Supporters of a ballot initiative proposal in Maine, who sought to create a statewide public multiple listing service, have canceled their petition drive for lack of financial support, said David Barry, a San Francisco lawyer who supported the effort.

Barry, who has engaged in a series of antitrust lawsuits against Realtor groups throughout his career, in 2005 launched a similar petition drive in California — that effort also failed to gather enough signatures to qualify as a ballot measure.

Barry established the nonprofit Open MLS Institute and a separate group called Trust MLS, to support the establishment of a new nationwide MLS system.

The current system of local, regional and statewide MLSs is dominated by Realtor-affiliated MLSs. Maine already has a statewide MLS, the Maine Real Estate Information System Inc., which has about 5,800 subscribers. That system is a subsidiary of the Maine Association of Realtors trade group.

Many Realtor-affiliated MLSs require participants to be Realtors, while the Open MLS supporters seek to establish a system that would be accessible to all home sellers and real estate licensees, whether or not they are Realtors.
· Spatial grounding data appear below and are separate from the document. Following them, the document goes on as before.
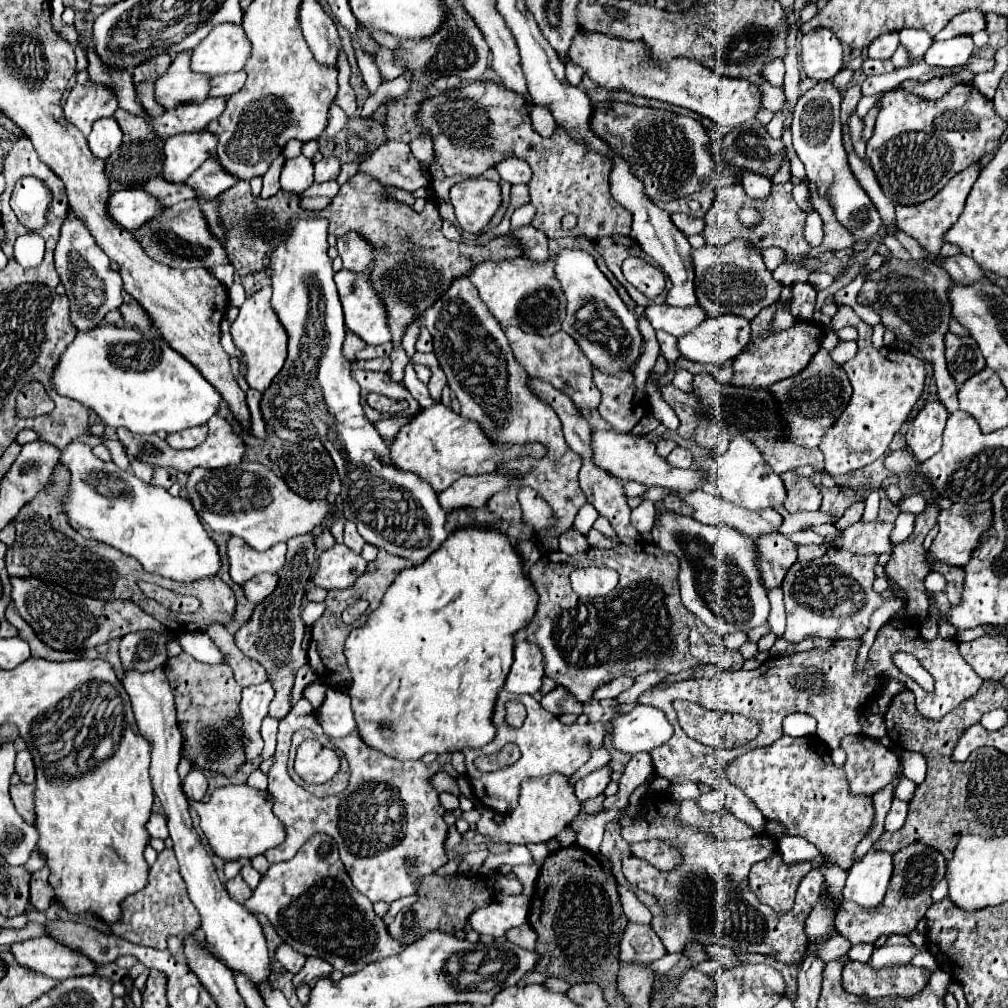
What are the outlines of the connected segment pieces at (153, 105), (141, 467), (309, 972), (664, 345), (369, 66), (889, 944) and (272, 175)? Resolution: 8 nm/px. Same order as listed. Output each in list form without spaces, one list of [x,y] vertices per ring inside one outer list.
[[[140,82],[136,88],[138,88],[138,98],[140,98],[140,102],[144,104],[144,108],[148,110],[148,114],[150,114],[152,118],[156,118],[156,116],[160,116],[160,114],[166,112],[164,106],[160,106],[160,102],[158,102],[156,96],[154,96],[154,82]]]
[[[128,456],[131,468],[136,476],[146,483],[150,483],[153,476],[153,467],[139,461],[138,459]]]
[[[308,958],[304,968],[298,974],[294,974],[292,988],[298,988],[300,984],[308,984],[312,978],[324,978],[324,976],[332,974],[332,970],[334,968],[328,962],[324,962],[320,958]]]
[[[659,330],[656,332],[656,338],[660,346],[660,352],[664,354],[666,359],[676,361],[680,357],[677,349],[677,339],[674,336]]]
[[[362,48],[356,50],[356,58],[358,58],[358,68],[360,68],[360,72],[362,72],[362,78],[372,78],[372,80],[374,80],[374,82],[372,82],[372,90],[370,90],[370,94],[374,94],[374,90],[376,90],[378,84],[380,84],[378,66],[374,64],[374,60],[372,60],[368,54],[362,52]]]
[[[892,934],[884,942],[884,946],[874,950],[874,954],[870,956],[870,964],[874,968],[882,968],[882,966],[890,966],[890,964],[908,964],[918,952],[920,952],[920,948],[914,946],[908,936]]]
[[[280,156],[276,162],[272,162],[272,166],[268,168],[268,172],[264,174],[264,188],[262,188],[262,194],[260,194],[260,198],[264,198],[264,200],[266,200],[266,198],[274,196],[274,194],[280,190],[278,178],[280,178],[282,164],[284,164],[284,160],[282,160],[282,156]]]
Barry has waged several legal battles against MLS rules that say MLS participants must also be members of the National Association of Realtors.

The state Realtor group had collected a special assessment of $200 from each member to actively oppose the Open MLS initiative and also to assist the association with other legislative and regulatory efforts, including issues related to home inspections, wildlife habitat and drinking water.

A representative for the Maine Association of Realtors was not immediately available for comment Tuesday afternoon.

The Trust MLS Web site had earlier stated that the Open MLS initiative in Maine was intended for the November 2007 election, though supporters hadn’t collected enough signatures by the Jan. 25, 2007, deadline for that election.

Barry said that about 55,000 validated signatures were required to qualify for the November 2008 election, which would mean about 70,000 raw signatures — a portion of signatures are typically found to be invalid in any petition drive.

Supporters have collected a total of 60,000 signatures, Barry said on Tuesday, though statistically that would not amount to enough valid signatures. He estimated that it would have required an additional $25,000 to continue the petition drive.

There will likely be another attempt to place a measure on the ballot in Maine or another state, Barry also said, though “we do not now have a state to announce or a timetable.” There are about two dozen states in which a similar Open MLS ballot measure could be introduced, he said.

Within the next 12 months, the Trust MLS group has plans to roll out online tools for real estate professionals and consumers that he said will support the aim of the Open MLS initiative.

Cost-effective lead-generation tools will be featured at the site, he said, including consumer-facing tools that allow them to compare agents.

The rates that Barry said he has seen charged for leads in the real estate industry appear to be “higher than you find in other fields,” and “I think it represents a lack of competition in the marketplace — agents should be able to get a stream of business without having to pay such high lead-generation fees.”

“On the consumer side, it’s a guide to high-quality agents who are willing to share some of their qualifications, experience (and) advantages,” he said.

The online tools will be developed in-house by Trust MLS participants, Barry said, adding that there are programmers affiliated with that group.

After the online tools are launched, Barry said he’s hoping to return to the initiative efforts.